Another Michigan writer from SB Nation described the film as thorough in its ability to provide the viewer with the answers to natural intrigues such as: "How was the recruiting class assembled? Who pushed for the baggy shorts? The black socks? How did a stodgy University of Michigan culture react to this bold, brash and outspoken team?" Other columnists were also satisfied to learn that Rose came up with the shorts and Jackson came up with the socks. He also commended the film on its detail surrounding Chris Webber's infamous timeout in the 1993 NCAA championship. The same reviewer enumerated his five biggest omissions from the film: Michigan athletic director Bill Martin, 1991–92 Duke Blue Devils men's basketball team, 1992–93 North Carolina Tar Heels men's basketball team, Michael Talley and Webber.
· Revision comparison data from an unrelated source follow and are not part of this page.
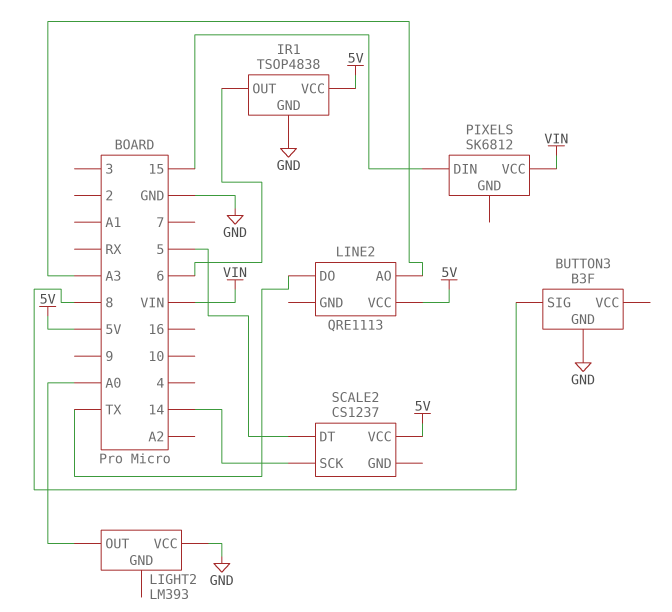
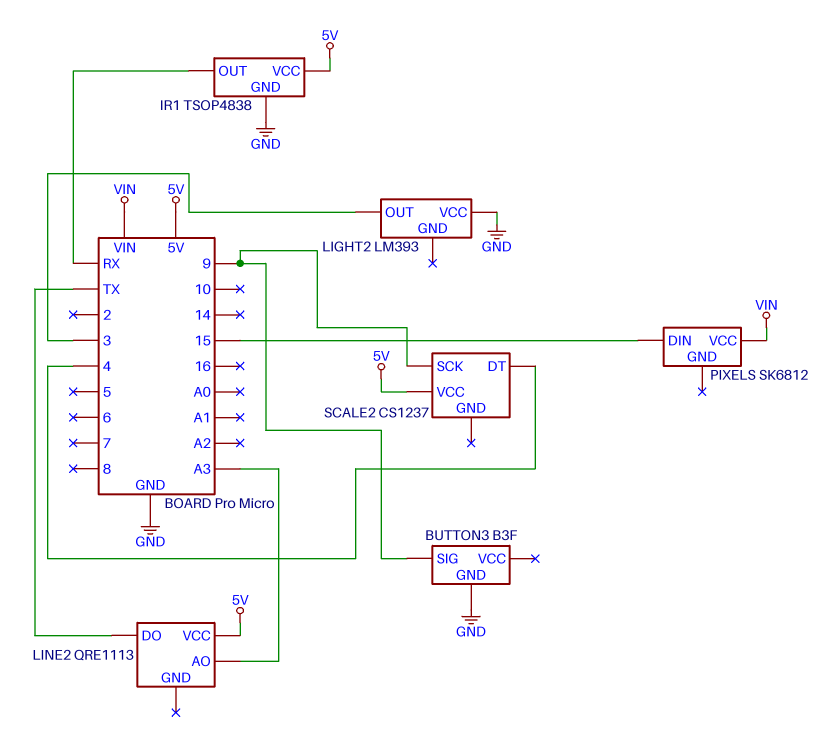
BUTTON3 pin SIG: 8 -> 9
IR1 pin OUT: 6 -> RX
LIGHT2 pin OUT: A0 -> 3
SCALE2 pin DT: 5 -> 4
SCALE2 pin SCK: 14 -> 9

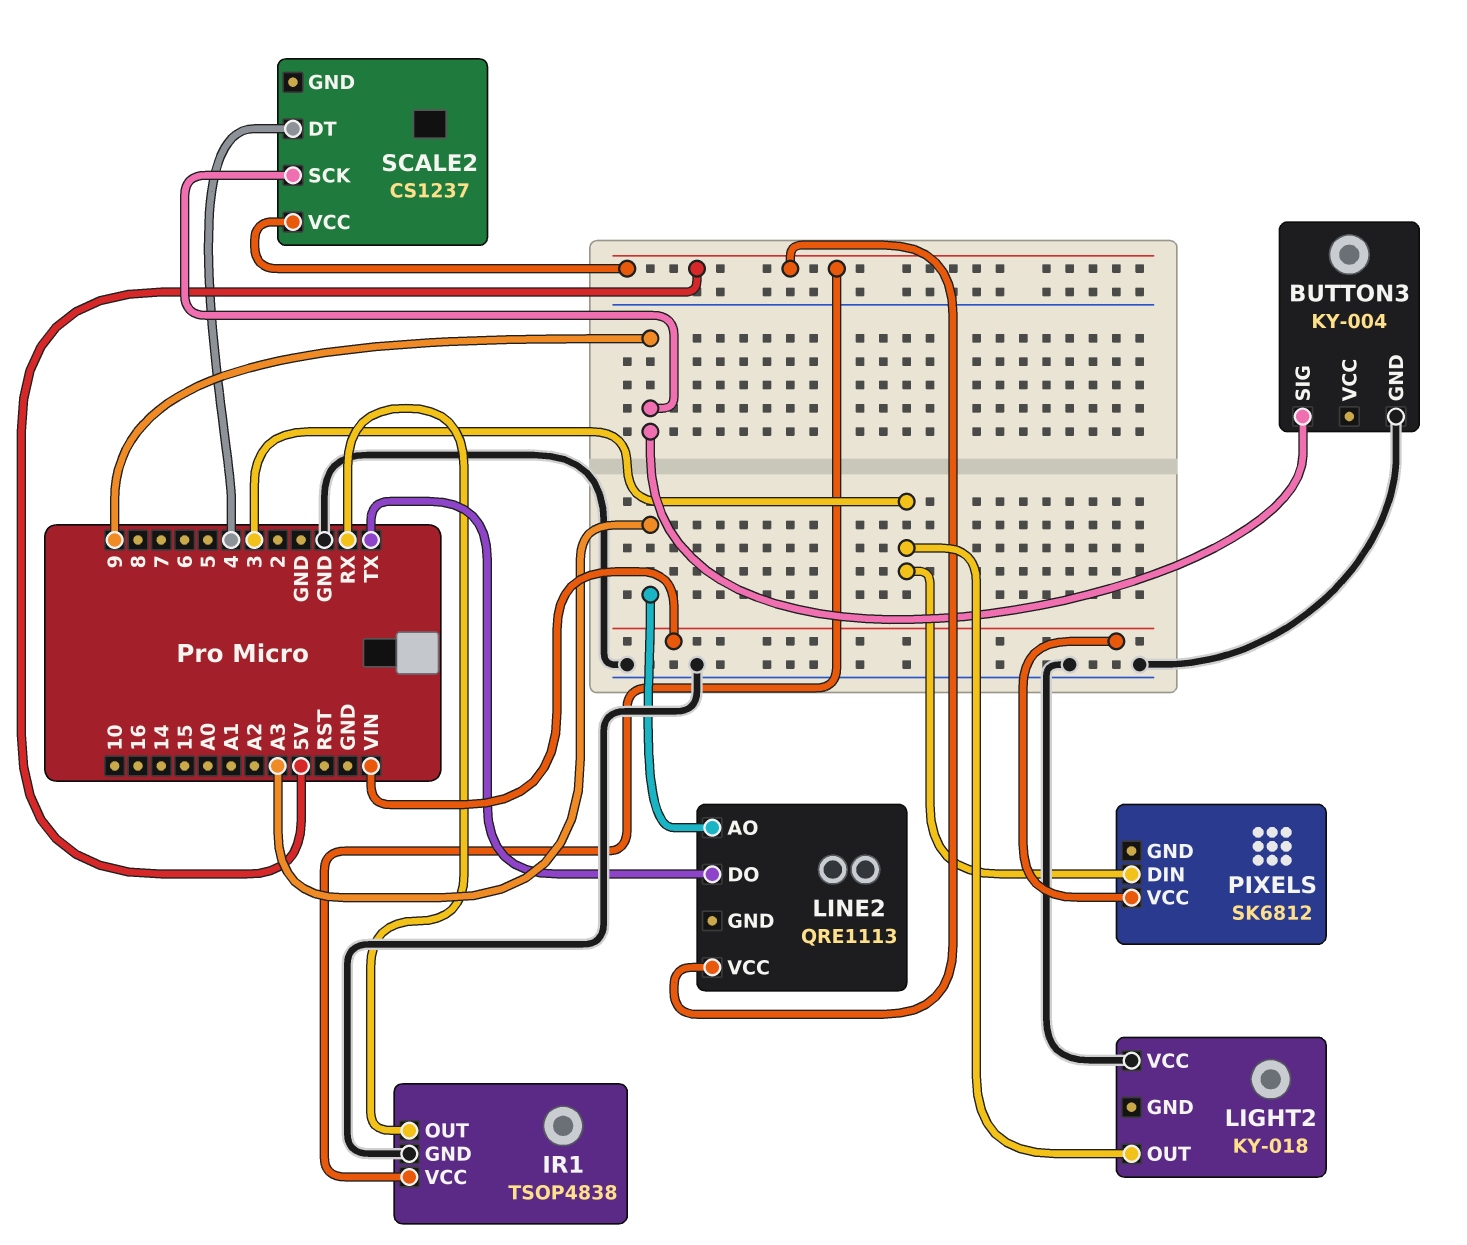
BUTTON3: B3F -> KY-004
LIGHT2: LM393 -> KY-018
PIXELS pin DIN: 15 -> 3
He was also critical of Mitch Albom's involvement with the Fab Five.

Rivals.com spoke against the tone of the film, which shows a lack of respect for team values. However, in describing the payment scandal, Webber's related legal problems and the removal of the Fab Five's banners from Crisler Arena, and the infamous timeout gaffe at the end of the 1993 national championship game at the 1993 NCAA Men's Division I Basketball Tournament the documentary was considered fearless.

Another controversy arose from the film when the Illinois Fighting Illini men's basketball teams of the late 1980s with Kendall Gill and Stephen Bardo claimed to be the originators of baggy shorts in basketball. All of the Wolverines who took part in the production of the film described how they felt they originated the baggy shorts as a result of Rose's request. Even rapper Ice Cube described his recollection of them as the originators.